TASK INSTRUCTIONS:
Copy out the lines of all the records below, switching every "Verkaufszeiten" to "Öffnungszeiten" and keeping everything else unchanged. Leave the pictures out of your answer.

DATA SUPPLIED:

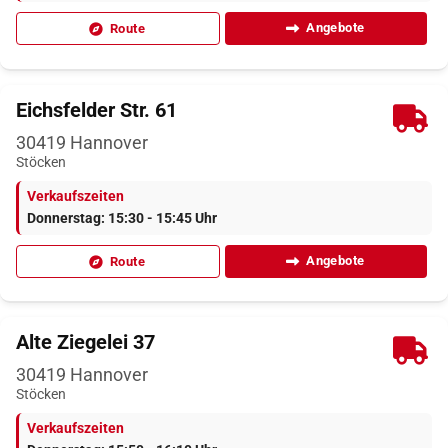
Angebote
Route
Eichsfelder Str. 61
30419
Hannover
Stöcken
Verkaufszeiten
Donnerstag: 15:30 - 15:45 Uhr
Angebote
Route
Alte Ziegelei 37
30419
Hannover
Stöcken
Verkaufszeiten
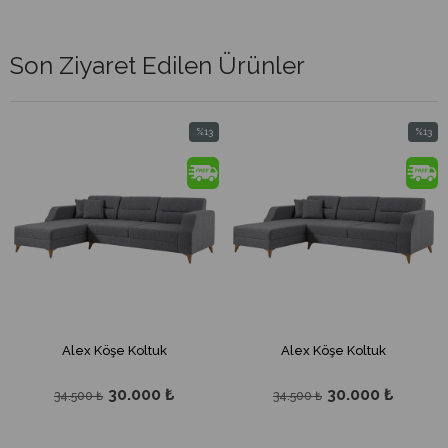
Son Ziyaret Edilen Ürünler
%13
%13
m
İndirim
İndirim
dirim
%13İndirim
%13İndi
Alex Köşe Koltuk
Alex Köşe Koltuk
30.000 ₺
30.000 ₺
34.500 ₺
34.500 ₺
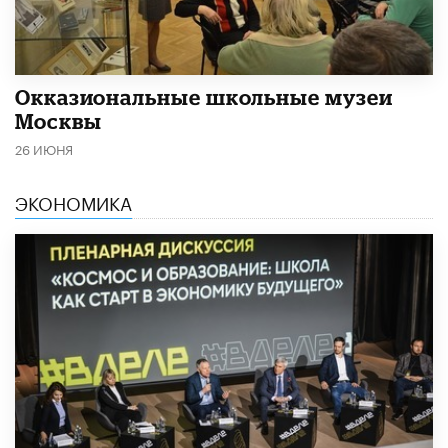
​Окказиональные школьные музеи
Москвы
26 ИЮНЯ
ЭКОНОМИКА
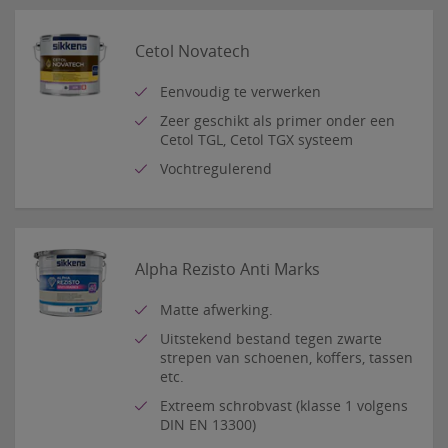
Cetol Novatech
Eenvoudig te verwerken
Zeer geschikt als primer onder een
Cetol TGL, Cetol TGX systeem
Vochtregulerend
Alpha Rezisto Anti Marks
Matte afwerking.
Uitstekend bestand tegen zwarte
strepen van schoenen, koffers, tassen
etc.
Extreem schrobvast (klasse 1 volgens
DIN EN 13300)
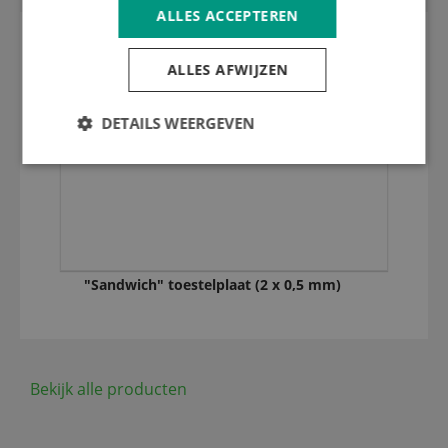
ALLES ACCEPTEREN
ALLES AFWIJZEN
DETAILS WEERGEVEN
"Sandwich" toestelplaat (2 x 0,5 mm)
Bekijk alle producten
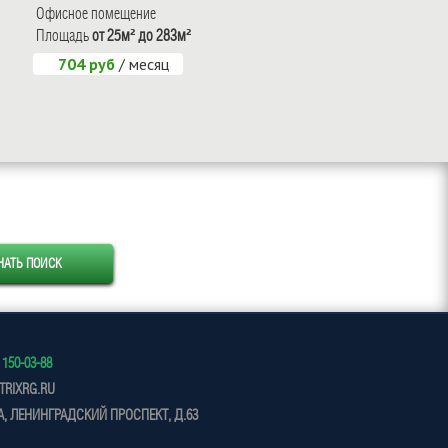
Офисное помещение
Офисное помещение
Площадь
от 25м² до 283м²
Площадь
от 155м² до 155м²
704 руб
/ месяц
8000 руб
/ месяц
 150-03-88
RIXRG.RU
, ЛЕНИНГРАДСКИЙ ПРОСПЕКТ, Д.63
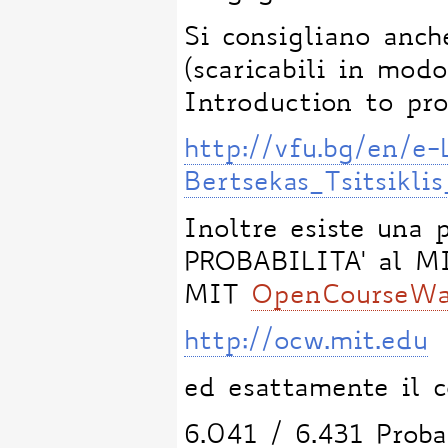
Si consigliano anch
(scaricabili in modo
Introduction to pr
http://vfu.bg/en/e
Bertsekas_Tsitsikli
Inoltre esiste una
PROBABILITA' al MIT
MIT
OpenCourseWa
http://ocw.mit.edu
ed esattamente il c
6.041 / 6.431 Proba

WRITTEN REPLY:
Angebote
Route
Eichsfelder Str. 61
30419
Hannover
Stöcken
Öffnungszeiten
Donnerstag: 15:30 - 15:45 Uhr
Angebote
Route
Alte Ziegelei 37
30419
Hannover
Stöcken
Öffnungszeiten
Son Ziyaret Edilen Ürünler
%13
%13
m
İndirim
İndirim
dirim
%13İndirim
%13İndi
Alex Köşe Koltuk
Alex Köşe Koltuk
30.000 ₺
30.000 ₺
34.500 ₺
34.500 ₺
​Окказиональные школьные музеи
Москвы
26 ИЮНЯ
ЭКОНОМИКА
Cetol Novatech
Eenvoudig te verwerken
Zeer geschikt als primer onder een
Cetol TGL, Cetol TGX systeem
Vochtregulerend
Alpha Rezisto Anti Marks
Matte afwerking.
Uitstekend bestand tegen zwarte
strepen van schoenen, koffers, tassen
etc.
Extreem schrobvast (klasse 1 volgens
DIN EN 13300)
ALLES ACCEPTEREN
ALLES AFWIJZEN
DETAILS WEERGEVEN
"Sandwich" toestelplaat (2 x 0,5 mm)
Bekijk alle producten
Офисное помещение
Офисное помещение
Площадь
от 25м² до 283м²
Площадь
от 155м² до 155м²
704 руб
/ месяц
8000 руб
/ месяц
 150-03-88
RIXRG.RU
, ЛЕНИНГРАДСКИЙ ПРОСПЕКТ, Д.63
Si consigliano anch
(scaricabili in modo
Introduction to pr
http://vfu.bg/en/e
Bertsekas_Tsitsikli
Inoltre esiste una
PROBABILITA' al MIT
MIT
OpenCourseWa
http://ocw.mit.edu
ed esattamente il c
6.041 / 6.431 Proba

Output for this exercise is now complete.